И всегда Лютрина подружка, Ириска, наблюдает за ней, склонив голову набок. А только Лютра посмотрит на Ириску, та сразу бежит к ней. Думает, наверно: «Неужто наконец-то поиграем?» Но Лютра только с людьми готова играть без устали. К товаркам по приюту она быстро теряет интерес. А если Ириска ходит следом за Лютрой слишком долго, та может резко к ней обернуться и куснуть.
И всё равно где Лютра, там где-то рядом, значит, и Ириска должна быть.
У людей тоже так бывает. В нашем классе есть Надька Фролова, и она всегда держится рядом с Катькой Зориной, ждёт, чтобы та заговорила с ней.
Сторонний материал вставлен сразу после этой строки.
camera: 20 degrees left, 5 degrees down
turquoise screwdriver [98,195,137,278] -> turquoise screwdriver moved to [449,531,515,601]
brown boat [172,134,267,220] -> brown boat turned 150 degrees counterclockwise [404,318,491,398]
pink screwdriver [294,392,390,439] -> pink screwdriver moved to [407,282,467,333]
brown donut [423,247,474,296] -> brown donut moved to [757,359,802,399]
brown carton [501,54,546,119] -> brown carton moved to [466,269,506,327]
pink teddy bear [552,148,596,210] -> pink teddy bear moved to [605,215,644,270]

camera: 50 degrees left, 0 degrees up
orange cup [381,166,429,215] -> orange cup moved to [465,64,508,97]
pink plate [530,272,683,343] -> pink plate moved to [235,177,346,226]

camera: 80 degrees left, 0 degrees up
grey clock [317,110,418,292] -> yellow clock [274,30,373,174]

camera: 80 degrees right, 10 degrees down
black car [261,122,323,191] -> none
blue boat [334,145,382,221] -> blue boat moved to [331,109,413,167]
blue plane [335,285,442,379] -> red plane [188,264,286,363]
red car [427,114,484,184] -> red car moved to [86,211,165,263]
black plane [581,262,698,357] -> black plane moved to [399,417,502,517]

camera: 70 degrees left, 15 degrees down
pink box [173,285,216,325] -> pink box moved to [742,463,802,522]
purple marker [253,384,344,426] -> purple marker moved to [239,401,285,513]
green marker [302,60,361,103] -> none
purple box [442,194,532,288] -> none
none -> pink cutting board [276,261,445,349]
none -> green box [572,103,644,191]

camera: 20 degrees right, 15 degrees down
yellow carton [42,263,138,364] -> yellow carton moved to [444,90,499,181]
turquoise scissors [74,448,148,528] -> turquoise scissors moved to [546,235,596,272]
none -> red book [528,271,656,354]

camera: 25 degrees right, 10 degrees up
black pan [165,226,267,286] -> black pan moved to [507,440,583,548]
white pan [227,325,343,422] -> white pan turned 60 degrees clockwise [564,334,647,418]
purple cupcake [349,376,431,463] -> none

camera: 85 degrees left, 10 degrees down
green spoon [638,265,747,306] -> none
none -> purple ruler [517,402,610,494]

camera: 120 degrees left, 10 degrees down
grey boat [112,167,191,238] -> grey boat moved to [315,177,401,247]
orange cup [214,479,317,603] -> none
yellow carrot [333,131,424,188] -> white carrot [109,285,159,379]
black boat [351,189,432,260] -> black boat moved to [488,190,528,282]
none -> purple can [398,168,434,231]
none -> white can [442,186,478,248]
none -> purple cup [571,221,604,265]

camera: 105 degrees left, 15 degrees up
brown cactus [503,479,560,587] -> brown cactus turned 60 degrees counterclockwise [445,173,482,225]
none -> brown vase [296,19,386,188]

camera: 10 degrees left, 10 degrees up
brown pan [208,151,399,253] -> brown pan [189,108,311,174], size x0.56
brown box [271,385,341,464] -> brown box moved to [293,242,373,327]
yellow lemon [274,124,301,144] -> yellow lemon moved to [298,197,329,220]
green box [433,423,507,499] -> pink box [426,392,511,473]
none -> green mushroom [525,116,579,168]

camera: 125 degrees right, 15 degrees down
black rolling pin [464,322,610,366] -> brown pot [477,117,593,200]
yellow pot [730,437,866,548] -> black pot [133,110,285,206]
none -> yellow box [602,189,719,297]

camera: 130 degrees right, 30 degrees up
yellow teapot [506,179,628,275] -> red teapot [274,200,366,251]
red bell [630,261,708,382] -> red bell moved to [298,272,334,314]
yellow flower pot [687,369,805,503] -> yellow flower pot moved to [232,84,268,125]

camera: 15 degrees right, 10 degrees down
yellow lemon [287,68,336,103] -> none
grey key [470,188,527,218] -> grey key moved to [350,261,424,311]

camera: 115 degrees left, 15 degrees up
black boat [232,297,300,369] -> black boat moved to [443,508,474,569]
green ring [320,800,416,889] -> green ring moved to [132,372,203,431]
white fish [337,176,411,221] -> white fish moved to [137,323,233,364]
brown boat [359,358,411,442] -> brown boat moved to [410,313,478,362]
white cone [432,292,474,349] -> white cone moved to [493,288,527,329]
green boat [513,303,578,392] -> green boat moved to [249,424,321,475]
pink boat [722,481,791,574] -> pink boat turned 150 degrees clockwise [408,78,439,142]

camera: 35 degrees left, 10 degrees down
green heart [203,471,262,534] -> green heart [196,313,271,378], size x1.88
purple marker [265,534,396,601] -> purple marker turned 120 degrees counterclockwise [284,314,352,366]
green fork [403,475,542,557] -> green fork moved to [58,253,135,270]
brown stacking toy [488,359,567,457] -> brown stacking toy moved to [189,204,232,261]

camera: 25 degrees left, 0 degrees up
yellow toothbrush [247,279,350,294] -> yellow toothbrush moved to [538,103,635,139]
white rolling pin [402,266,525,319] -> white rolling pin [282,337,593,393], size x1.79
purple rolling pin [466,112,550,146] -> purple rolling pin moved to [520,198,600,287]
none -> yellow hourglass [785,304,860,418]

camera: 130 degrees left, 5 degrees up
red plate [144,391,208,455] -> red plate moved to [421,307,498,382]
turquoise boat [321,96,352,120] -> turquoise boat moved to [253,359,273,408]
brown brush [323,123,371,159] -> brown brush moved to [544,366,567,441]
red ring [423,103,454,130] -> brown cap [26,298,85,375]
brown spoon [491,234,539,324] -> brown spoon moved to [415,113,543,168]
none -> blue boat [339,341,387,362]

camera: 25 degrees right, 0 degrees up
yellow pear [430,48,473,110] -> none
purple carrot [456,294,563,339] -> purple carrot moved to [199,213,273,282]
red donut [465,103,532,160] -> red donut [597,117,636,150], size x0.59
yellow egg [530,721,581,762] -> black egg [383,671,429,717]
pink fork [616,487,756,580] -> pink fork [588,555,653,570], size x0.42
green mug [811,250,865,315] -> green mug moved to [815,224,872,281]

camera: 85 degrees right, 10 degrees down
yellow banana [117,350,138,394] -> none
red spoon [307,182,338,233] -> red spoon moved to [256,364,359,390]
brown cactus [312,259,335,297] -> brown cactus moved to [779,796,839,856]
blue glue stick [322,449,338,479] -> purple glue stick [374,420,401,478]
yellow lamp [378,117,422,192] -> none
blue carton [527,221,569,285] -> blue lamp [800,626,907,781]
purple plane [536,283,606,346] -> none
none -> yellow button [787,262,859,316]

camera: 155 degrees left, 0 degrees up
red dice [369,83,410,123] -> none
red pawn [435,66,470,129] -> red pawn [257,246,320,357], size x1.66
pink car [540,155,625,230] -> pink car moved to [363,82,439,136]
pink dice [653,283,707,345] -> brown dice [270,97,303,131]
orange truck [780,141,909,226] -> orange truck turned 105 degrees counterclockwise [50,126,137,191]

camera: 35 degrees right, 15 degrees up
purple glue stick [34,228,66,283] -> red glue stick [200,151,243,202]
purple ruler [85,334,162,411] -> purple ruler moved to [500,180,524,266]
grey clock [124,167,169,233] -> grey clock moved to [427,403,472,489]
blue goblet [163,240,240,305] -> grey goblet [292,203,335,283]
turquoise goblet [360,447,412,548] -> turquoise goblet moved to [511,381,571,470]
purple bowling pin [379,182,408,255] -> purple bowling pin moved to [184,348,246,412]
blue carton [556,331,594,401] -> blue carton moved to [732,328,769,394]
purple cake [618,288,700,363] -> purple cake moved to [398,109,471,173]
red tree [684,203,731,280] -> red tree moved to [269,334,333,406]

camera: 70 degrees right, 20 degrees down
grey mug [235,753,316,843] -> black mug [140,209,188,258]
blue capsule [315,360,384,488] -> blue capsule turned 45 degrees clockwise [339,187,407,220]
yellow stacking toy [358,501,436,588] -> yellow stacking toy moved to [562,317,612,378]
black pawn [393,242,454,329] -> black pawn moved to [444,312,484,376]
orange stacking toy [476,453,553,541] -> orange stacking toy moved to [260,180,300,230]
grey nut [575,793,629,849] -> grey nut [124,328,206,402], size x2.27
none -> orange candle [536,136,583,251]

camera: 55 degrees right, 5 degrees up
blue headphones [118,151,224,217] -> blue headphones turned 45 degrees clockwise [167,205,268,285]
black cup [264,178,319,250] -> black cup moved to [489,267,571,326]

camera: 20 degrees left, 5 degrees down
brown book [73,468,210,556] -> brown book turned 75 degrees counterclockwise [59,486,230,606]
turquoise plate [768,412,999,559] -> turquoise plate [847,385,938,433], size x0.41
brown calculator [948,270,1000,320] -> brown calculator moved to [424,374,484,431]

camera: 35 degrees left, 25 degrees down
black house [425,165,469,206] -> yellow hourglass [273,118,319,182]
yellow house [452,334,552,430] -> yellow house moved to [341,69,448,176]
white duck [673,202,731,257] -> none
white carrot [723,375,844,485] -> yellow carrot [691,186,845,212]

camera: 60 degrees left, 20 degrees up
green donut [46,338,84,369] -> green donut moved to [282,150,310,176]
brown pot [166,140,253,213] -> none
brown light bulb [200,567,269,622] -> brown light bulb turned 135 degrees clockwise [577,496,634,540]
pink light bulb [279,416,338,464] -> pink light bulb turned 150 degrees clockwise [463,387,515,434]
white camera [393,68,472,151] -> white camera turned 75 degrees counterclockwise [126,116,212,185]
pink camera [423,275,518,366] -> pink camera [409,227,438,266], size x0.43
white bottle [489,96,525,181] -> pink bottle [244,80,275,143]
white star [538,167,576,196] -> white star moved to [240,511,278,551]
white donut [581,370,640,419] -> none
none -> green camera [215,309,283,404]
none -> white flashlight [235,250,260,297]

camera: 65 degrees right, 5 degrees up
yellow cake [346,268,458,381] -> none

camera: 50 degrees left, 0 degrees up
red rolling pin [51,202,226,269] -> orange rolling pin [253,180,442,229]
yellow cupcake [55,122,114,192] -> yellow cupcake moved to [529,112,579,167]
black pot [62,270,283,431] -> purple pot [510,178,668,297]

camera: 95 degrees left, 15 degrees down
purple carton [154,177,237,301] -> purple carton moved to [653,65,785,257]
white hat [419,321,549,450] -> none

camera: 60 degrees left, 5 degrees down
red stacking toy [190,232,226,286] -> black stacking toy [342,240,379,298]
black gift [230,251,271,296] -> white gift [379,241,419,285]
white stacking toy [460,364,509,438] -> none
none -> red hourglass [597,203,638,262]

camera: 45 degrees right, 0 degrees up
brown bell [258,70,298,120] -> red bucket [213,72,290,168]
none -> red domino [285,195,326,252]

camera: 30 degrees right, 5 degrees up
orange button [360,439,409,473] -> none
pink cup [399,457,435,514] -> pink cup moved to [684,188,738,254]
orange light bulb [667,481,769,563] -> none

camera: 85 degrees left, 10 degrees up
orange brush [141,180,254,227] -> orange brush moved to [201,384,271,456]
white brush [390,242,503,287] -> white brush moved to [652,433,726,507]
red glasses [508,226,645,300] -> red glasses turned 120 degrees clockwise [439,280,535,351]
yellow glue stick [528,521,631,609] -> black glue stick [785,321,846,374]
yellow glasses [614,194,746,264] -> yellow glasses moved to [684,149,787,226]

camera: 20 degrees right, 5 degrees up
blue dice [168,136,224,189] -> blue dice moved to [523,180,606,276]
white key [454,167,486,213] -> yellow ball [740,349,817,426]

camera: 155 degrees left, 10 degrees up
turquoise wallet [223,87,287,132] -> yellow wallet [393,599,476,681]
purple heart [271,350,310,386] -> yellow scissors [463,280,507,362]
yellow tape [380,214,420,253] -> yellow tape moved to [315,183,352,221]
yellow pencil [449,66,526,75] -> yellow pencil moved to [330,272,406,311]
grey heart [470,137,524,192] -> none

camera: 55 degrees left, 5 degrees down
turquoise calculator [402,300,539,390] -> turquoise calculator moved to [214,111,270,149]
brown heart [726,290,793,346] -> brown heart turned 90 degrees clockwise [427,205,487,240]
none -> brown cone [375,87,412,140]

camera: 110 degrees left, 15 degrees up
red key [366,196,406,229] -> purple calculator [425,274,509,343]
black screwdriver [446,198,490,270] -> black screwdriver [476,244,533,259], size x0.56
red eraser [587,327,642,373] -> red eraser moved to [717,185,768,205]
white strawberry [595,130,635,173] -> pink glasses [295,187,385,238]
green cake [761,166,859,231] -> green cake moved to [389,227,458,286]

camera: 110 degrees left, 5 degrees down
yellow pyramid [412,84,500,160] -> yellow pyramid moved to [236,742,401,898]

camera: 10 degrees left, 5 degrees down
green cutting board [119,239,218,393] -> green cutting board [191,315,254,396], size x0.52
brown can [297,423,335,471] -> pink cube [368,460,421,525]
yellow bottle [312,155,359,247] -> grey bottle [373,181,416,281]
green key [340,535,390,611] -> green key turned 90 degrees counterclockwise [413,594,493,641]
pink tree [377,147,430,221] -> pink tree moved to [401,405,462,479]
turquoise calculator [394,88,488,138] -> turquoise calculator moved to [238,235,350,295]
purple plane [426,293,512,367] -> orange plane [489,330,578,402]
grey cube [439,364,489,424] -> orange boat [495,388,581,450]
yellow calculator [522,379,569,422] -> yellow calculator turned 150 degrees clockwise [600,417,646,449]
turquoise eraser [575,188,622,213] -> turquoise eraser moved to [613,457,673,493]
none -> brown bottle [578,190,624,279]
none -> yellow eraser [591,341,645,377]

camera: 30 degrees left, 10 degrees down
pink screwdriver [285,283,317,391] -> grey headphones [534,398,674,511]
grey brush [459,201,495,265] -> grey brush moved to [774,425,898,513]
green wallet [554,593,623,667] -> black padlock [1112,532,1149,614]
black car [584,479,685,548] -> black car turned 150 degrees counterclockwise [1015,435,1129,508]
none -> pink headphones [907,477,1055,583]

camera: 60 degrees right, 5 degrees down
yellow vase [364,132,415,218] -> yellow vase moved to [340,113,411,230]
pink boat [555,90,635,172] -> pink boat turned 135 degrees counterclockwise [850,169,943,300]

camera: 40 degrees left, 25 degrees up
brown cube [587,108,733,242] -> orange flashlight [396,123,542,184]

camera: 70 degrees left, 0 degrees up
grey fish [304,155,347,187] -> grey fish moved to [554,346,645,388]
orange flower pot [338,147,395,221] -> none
Катька оглядит её, так и быть, и спросит, например: «Ой, у нас новые серёжки?» Надька только захочет улыбнуться, а Катька продолжает: «Просто гири! Кувалды в ушах!»
И будет верещать, пока все вокруг Надькины никелевые серёжки не разглядят. Такие, от которых бывает аллергия. А то ещё подойдёт в раздевалке, спросит: «А где тебе пальто покупали? Вижу, что в „Морозко“!»
«Морозко» – самый богатый у нас в городе магазин, там одни шубы, и если заглянешь из любопытства, то в нос тебе шибанёт запах меха особой какой-то выделки.
Надька гладит подол своего топорно сшитого пуховика, смущённо качает головой. Как будто не понимает, что над ней смеются.
А как-то к нам в школу приезжал театр, и Катька потащила меня на перемене занимать места. Уселись мы в первый ряд, успели. Сразу же и мест больше не осталось. Вдруг Надька появляется. И громко говорит: «А что это вы мне тоже не заняли? – И ещё улыбается отчего-то не по-настоящему. – Вечно я, – говорит, – должна вам напоминать…»
Катька тогда спрашивает: «Чего-чего ты должна напоминать?»
И Надька сразу смутилась. Перестала улыбаться, смотрит уже не притворяясь – так, как смотрят, когда в глазах слёзы появляются. Не было их только что – и вот, сами текут. Надька сквозь них смотрит и не знает, что Катьке отвечать. Так и не сказала ничего – быстро отвернулась и сразу же исчезла. Тем более спектакль начинался, а у неё места не было. Можно было сзади где-нибудь приткнуться, в проходе, но не перед первым рядом же стоять!
Катька ещё мне говорит: «Я думала, театр будет, а тут цирк».
И Надька с тех пор не пытается ей улыбаться. Так просто рядом держится. Как будто до сих пор не поняла, что Катька её не любит. Со стороны-то всё ясно, а Надька никак не догадается, что нечего за Катькой хвостом ходить.
Я представлю иной раз, как Лютра с Ириской беседовали бы, если б они были девчонками. Лютра бы спрашивала Ириску: «Что это у нас такая шуба клочкастая? Никак, из „Морозко“? Это что, прямо с блохами там продают, или блохи идут отдельно?» А Ириска смущается, тихо рычит. Нет, конечно, она тихо что-то бормочет.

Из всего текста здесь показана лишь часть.